Stated exercise: Copy out every line of text in the entries below word for word, and leave the pictures out of your answer.

Records shown:
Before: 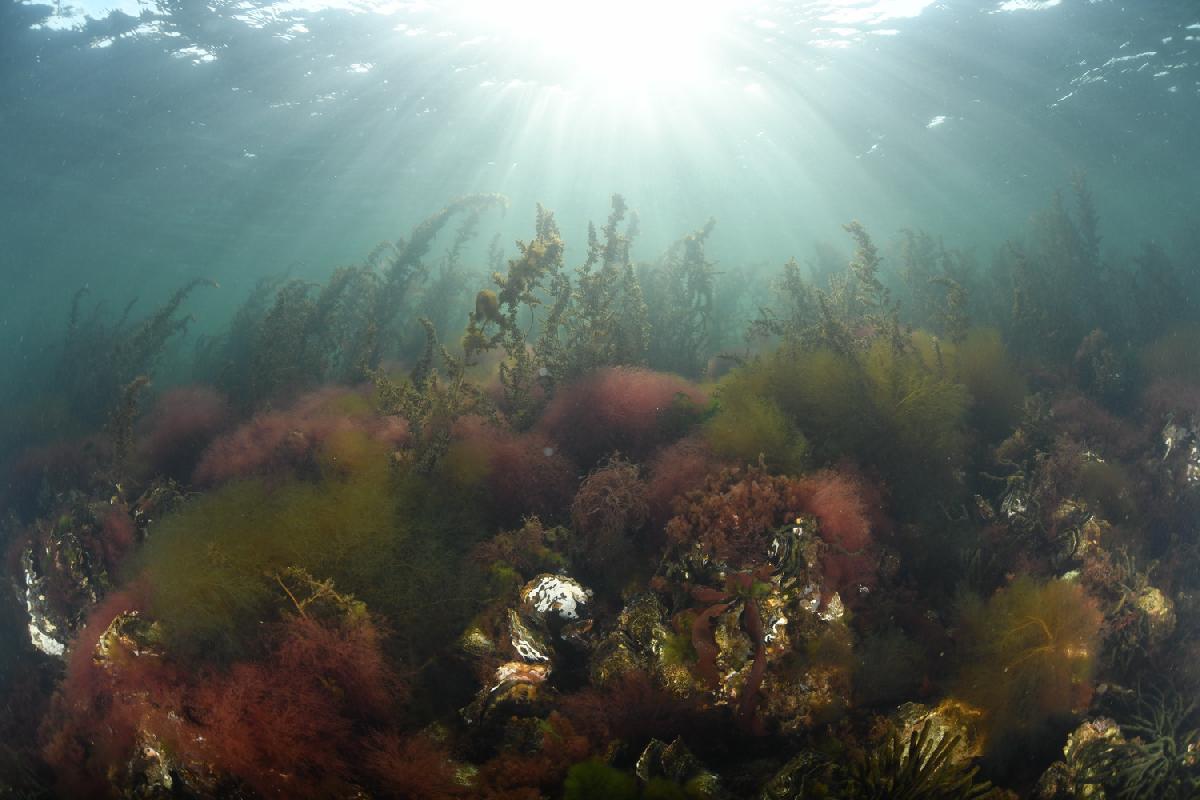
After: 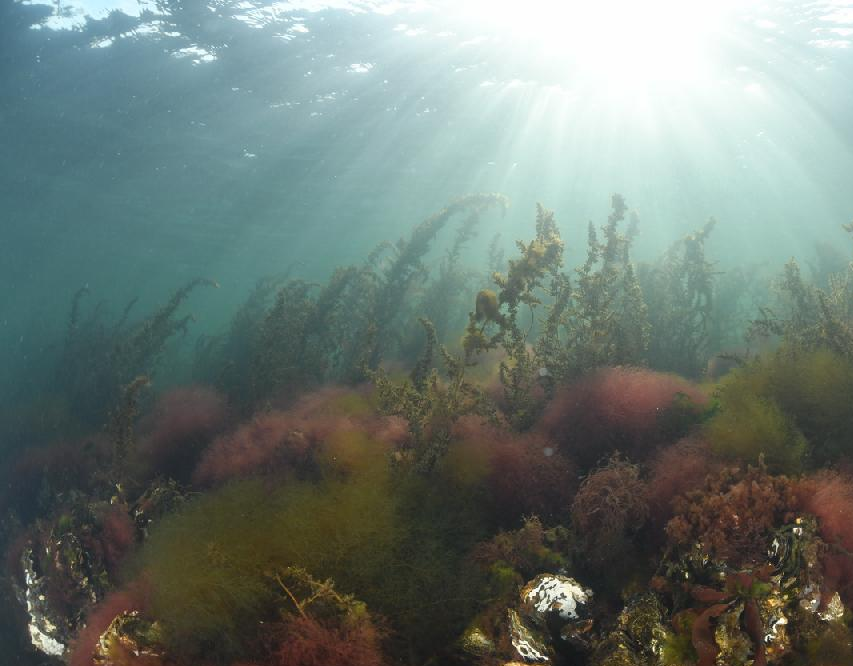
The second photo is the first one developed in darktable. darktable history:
crop: right 28.885%, bottom 16.626%
levels: mode automatic
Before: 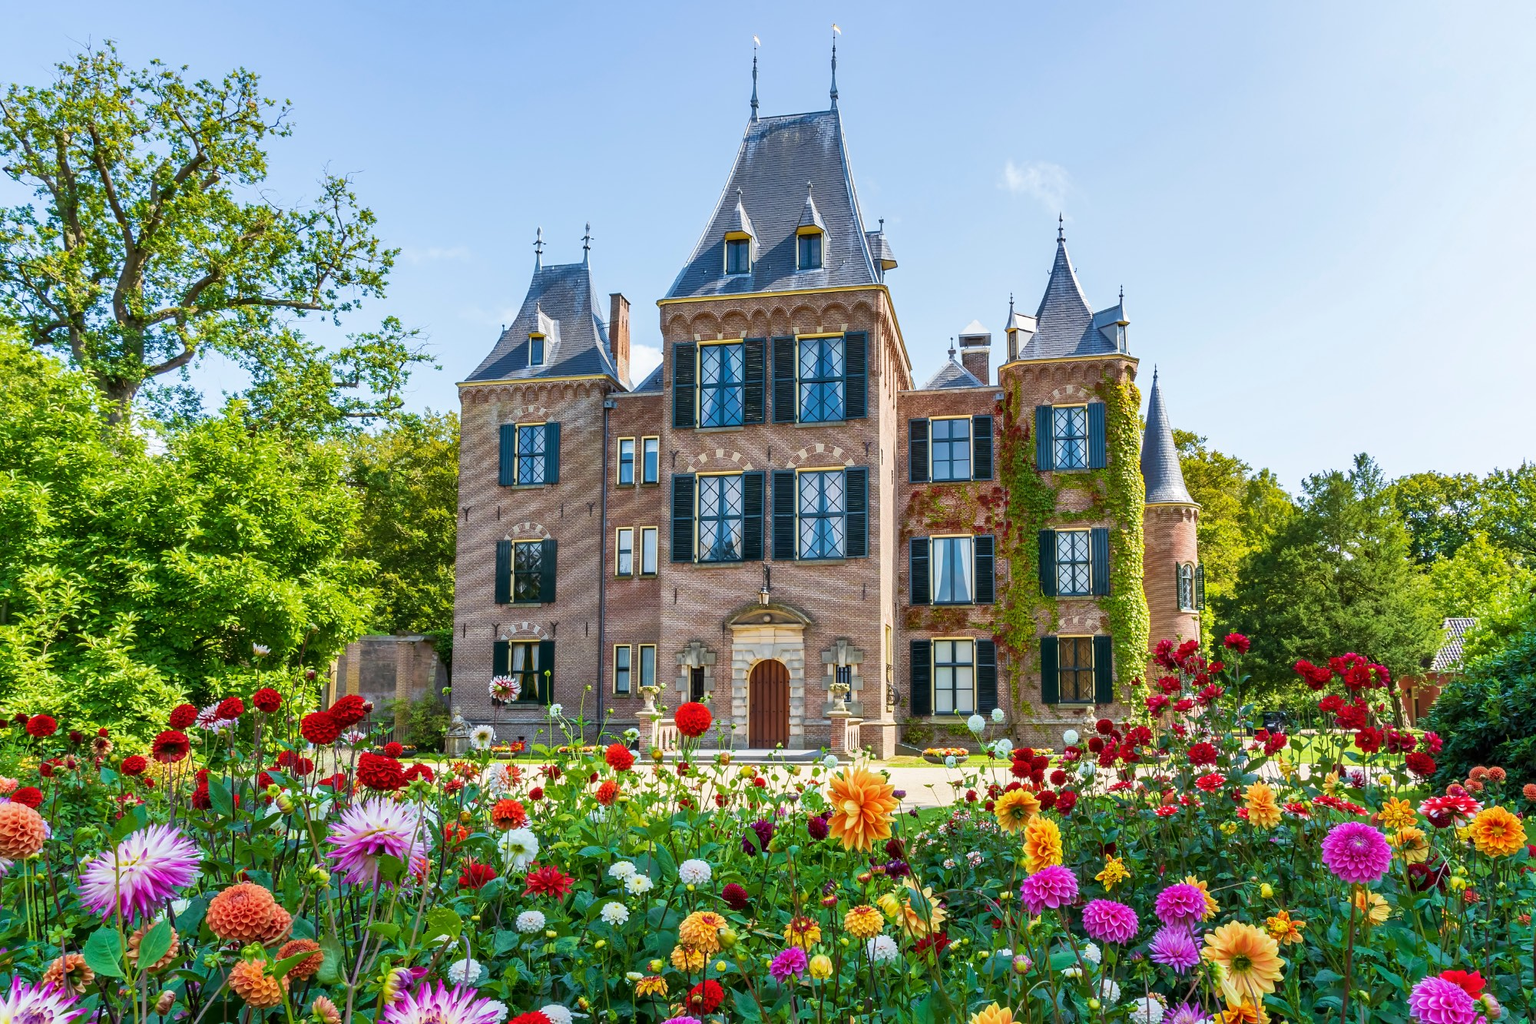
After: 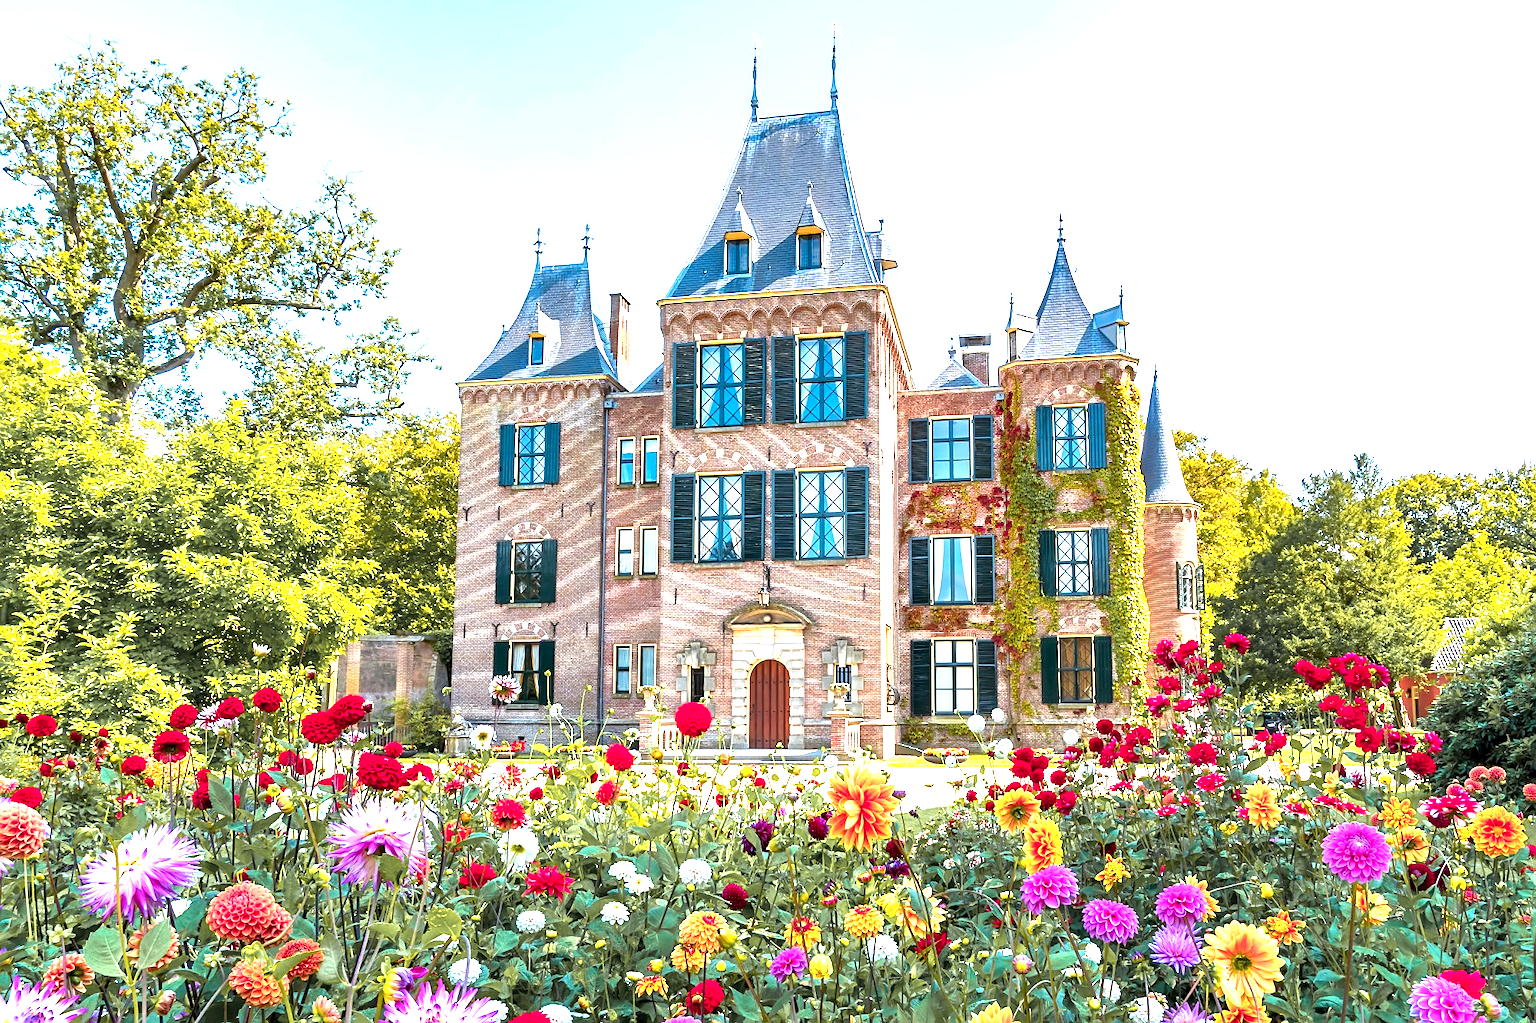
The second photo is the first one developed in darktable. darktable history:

Written solution:
Before: 
After: 
The second photo is the first one developed in darktable. darktable history:
crop: right 28.885%, bottom 16.626%
levels: mode automatic
Before: 
After: 
The second photo is the first one developed in darktable. darktable history:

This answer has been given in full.